§ **EXERCISE**: Please return every line from the entries that has the string "Kontaktaufnahme" in it.

§ **Data extracted from a collection**:

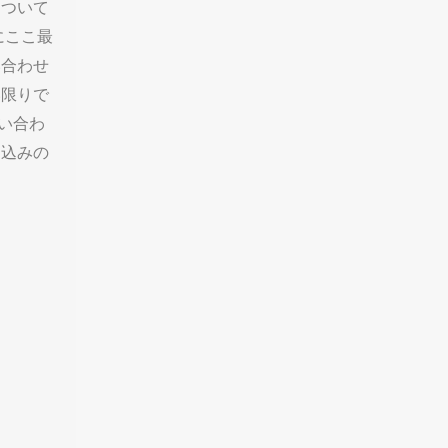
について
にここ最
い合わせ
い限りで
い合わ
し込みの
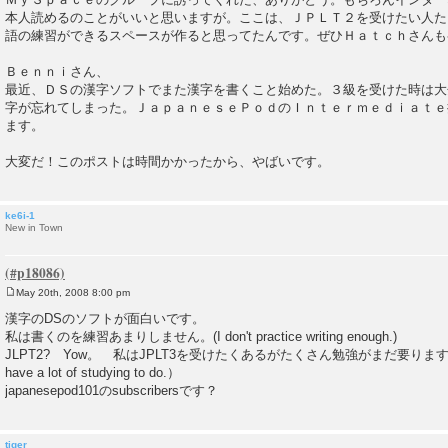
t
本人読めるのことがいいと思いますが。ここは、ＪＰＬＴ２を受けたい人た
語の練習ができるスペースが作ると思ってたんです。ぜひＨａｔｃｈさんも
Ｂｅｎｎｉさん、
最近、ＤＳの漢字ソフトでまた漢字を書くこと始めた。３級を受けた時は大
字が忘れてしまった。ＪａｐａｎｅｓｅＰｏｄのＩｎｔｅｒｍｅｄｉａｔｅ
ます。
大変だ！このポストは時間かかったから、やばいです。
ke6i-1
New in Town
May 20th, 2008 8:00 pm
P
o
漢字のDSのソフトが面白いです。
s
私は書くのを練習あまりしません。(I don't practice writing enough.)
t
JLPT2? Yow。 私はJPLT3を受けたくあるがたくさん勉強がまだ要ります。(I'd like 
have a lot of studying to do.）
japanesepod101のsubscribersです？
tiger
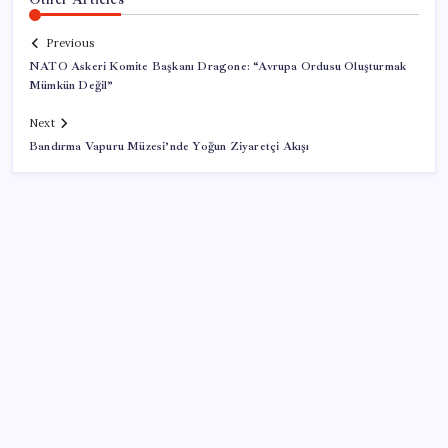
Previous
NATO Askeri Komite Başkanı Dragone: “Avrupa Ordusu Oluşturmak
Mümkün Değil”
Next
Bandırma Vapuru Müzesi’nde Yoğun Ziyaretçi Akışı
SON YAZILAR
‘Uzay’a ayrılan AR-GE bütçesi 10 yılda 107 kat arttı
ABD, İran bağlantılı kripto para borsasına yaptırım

---

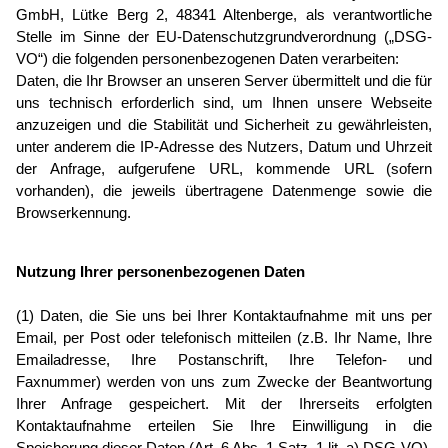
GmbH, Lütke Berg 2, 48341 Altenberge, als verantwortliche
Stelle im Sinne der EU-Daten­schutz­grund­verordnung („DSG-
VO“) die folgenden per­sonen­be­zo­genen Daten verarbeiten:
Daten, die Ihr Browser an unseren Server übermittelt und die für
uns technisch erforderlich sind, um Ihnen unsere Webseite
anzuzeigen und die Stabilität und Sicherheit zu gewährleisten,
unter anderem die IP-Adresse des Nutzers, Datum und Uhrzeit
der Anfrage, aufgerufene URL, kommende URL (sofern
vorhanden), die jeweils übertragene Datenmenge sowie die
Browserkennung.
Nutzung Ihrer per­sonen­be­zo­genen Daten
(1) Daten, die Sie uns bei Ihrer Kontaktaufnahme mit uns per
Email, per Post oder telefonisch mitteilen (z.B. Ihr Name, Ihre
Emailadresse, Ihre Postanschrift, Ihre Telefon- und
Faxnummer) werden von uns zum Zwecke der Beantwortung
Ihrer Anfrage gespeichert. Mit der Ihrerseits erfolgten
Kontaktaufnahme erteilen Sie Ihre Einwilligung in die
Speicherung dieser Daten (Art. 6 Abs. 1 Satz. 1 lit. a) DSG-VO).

§ **EXERCISE RESPONSE**:
(1) Daten, die Sie uns bei Ihrer Kontaktaufnahme mit uns per
Kontaktaufnahme erteilen Sie Ihre Einwilligung in die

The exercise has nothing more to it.